En 2022, un nouveau couple mixte a été repéré dans le parc, et un premier jeune volant a été repéré le 12 juillet. Le 19 juillet, un second jeune, au plumage différent, avait quitté le nid depuis peu, et il était encore nourri par une Aigrette garzette (lire Un second cas d’hybridation entre une Aigrette garzette et un Héron cendré dans le parc du Marquenterre en juillet 2022). Était-ce le même couple qu’en 2018 ? Cela semble peu probable, car ces individus ont niché très tardivement, laissant plutôt penser à un appariement de fin de saison dû au manque de femelles d’Aigrette garzette disponibles.

En 2024, suite  à un printemps gris, pluvieux et venteux, la nidification des couples de la héronnière mixte du parc a pris environ quinze jours de retard. Alors que les premiers gloussements d’Aigrettes garzette ont été entendus dès le 19 mars, au moins douze mâles étaient encore chanteurs le 20 mai, et un mâle paradait toujours le 20 juin.
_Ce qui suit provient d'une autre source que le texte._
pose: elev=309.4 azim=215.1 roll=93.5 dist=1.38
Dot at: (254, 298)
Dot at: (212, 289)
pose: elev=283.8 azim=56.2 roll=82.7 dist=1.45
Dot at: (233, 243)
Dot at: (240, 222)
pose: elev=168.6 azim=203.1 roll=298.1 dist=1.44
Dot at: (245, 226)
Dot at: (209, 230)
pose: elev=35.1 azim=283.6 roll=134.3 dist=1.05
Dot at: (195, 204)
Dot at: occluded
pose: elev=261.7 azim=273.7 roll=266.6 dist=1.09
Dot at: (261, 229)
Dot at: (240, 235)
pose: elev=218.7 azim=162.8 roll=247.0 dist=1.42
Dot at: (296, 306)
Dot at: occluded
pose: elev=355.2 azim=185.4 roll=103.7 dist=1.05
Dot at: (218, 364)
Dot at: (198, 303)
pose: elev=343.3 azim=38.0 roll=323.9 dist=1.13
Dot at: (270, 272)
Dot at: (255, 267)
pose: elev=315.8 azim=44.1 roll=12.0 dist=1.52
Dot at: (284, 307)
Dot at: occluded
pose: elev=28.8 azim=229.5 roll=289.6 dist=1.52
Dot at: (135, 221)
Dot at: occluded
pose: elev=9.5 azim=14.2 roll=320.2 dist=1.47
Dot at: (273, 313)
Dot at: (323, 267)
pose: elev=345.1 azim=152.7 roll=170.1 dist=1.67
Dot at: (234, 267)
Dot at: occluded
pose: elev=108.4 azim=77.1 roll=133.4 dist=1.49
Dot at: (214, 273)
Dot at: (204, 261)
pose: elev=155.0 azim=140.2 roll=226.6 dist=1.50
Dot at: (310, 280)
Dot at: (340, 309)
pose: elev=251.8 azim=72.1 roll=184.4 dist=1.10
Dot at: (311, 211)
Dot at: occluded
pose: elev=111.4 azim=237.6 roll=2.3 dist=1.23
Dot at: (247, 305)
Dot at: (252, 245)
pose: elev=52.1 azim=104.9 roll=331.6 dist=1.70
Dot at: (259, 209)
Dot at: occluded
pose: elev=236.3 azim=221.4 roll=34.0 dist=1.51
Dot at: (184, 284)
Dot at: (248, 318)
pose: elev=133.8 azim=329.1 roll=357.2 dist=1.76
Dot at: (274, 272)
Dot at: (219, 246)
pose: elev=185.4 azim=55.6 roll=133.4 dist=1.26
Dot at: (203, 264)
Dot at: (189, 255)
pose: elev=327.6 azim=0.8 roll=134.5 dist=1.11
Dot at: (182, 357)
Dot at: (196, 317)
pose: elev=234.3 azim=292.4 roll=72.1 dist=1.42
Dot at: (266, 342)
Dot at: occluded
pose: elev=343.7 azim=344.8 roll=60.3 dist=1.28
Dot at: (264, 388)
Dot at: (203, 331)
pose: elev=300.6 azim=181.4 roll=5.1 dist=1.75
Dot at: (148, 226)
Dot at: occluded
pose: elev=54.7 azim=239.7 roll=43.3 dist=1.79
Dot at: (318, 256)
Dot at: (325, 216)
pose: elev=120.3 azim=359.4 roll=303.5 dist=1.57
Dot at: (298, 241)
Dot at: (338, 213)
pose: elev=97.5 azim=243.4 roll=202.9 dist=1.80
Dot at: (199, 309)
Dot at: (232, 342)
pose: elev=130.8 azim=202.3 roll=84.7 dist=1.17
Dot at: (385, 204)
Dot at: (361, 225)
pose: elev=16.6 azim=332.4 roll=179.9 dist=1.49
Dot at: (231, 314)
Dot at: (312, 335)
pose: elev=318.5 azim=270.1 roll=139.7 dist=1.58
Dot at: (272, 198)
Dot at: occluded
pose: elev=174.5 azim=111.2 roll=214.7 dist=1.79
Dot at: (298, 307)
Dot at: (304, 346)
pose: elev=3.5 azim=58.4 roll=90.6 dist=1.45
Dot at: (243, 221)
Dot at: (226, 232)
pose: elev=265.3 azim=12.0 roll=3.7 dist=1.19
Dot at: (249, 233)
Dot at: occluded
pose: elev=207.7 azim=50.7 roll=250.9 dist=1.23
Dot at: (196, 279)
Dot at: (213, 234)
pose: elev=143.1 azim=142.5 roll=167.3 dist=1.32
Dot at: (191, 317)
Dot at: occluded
Le 10 juillet, un jeune oiseau, qui venait à peine de quitter son nid, a été observé sur des branches périphériques : sa tête était blanc grisâtre et des marques blanches étaient bien visibles sur les épaules et le dos. Lors d’un envol furtif vers le centre de la héronnière, les rémiges secondaires et tertiaires entièrement blanches ont été remarquées, ainsi que le camaïeu de blanc et de gris du plumage  de cet oiseau plutôt compact. Comme pour les hybrides des années précédentes, l’oiseau semblait très méfiant, gardant le cou replié et ramassé sur lui-même, un surprenant comportement discret contrastant avec l’énergie des jeunes Aigrettes garzettes et Hérons cendrés.